▶ [Your task]:
Can you put each line of the records below into a JSON list of strings, one string per line, with blank lines left out?

▶ [Entries shown]:
───

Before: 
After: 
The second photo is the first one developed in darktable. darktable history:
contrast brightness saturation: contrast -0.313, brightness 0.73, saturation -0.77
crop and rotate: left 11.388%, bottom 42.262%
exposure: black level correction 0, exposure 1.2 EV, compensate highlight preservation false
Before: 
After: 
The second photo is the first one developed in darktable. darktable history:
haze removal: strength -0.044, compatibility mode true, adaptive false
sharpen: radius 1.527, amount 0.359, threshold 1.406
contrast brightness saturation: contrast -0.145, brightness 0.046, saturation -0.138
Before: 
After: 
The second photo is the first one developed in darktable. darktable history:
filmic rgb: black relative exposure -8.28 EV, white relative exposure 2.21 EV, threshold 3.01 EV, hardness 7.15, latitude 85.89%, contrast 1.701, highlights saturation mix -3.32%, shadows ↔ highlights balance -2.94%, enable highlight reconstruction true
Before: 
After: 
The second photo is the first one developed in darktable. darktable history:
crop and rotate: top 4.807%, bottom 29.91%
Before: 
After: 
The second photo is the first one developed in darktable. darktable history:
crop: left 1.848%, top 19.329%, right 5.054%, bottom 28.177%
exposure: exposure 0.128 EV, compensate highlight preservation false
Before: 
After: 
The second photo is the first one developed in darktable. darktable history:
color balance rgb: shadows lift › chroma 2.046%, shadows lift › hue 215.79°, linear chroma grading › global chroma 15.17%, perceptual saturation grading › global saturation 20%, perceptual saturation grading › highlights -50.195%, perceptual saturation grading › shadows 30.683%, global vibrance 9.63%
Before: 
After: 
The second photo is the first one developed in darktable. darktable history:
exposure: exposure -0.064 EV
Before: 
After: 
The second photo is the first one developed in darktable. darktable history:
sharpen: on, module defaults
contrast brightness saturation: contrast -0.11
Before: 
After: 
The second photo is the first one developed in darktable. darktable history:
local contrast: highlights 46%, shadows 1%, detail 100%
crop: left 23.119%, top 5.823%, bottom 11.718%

───

▶ [The completed task]:
[
  "Before: ",
  "After: ",
  "The second photo is the first one developed in darktable. darktable history:",
  "contrast brightness saturation: contrast -0.313, brightness 0.73, saturation -0.77",
  "crop and rotate: left 11.388%, bottom 42.262%",
  "exposure: black level correction 0, exposure 1.2 EV, compensate highlight preservation false",
  "Before: ",
  "After: ",
  "The second photo is the first one developed in darktable. darktable history:",
  "haze removal: strength -0.044, compatibility mode true, adaptive false",
  "sharpen: radius 1.527, amount 0.359, threshold 1.406",
  "contrast brightness saturation: contrast -0.145, brightness 0.046, saturation -0.138",
  "Before: ",
  "After: ",
  "The second photo is the first one developed in darktable. darktable history:",
  "filmic rgb: black relative exposure -8.28 EV, white relative exposure 2.21 EV, threshold 3.01 EV, hardness 7.15, latitude 85.89%, contrast 1.701, highlights saturation mix -3.32%, shadows ↔ highlights balance -2.94%, enable highlight reconstruction true",
  "Before: ",
  "After: ",
  "The second photo is the first one developed in darktable. darktable history:",
  "crop and rotate: top 4.807%, bottom 29.91%",
  "Before: ",
  "After: ",
  "The second photo is the first one developed in darktable. darktable history:",
  "crop: left 1.848%, top 19.329%, right 5.054%, bottom 28.177%",
  "exposure: exposure 0.128 EV, compensate highlight preservation false",
  "Before: ",
  "After: ",
  "The second photo is the first one developed in darktable. darktable history:",
  "color balance rgb: shadows lift › chroma 2.046%, shadows lift › hue 215.79°, linear chroma grading › global chroma 15.17%, perceptual saturation grading › global saturation 20%, perceptual saturation grading › highlights -50.195%, perceptual saturation grading › shadows 30.683%, global vibrance 9.63%",
  "Before: ",
  "After: ",
  "The second photo is the first one developed in darktable. darktable history:",
  "exposure: exposure -0.064 EV",
  "Before: ",
  "After: ",
  "The second photo is the first one developed in darktable. darktable history:",
  "sharpen: on, module defaults",
  "contrast brightness saturation: contrast -0.11",
  "Before: ",
  "After: ",
  "The second photo is the first one developed in darktable. darktable history:",
  "local contrast: highlights 46%, shadows 1%, detail 100%",
  "crop: left 23.119%, top 5.823%, bottom 11.718%"
]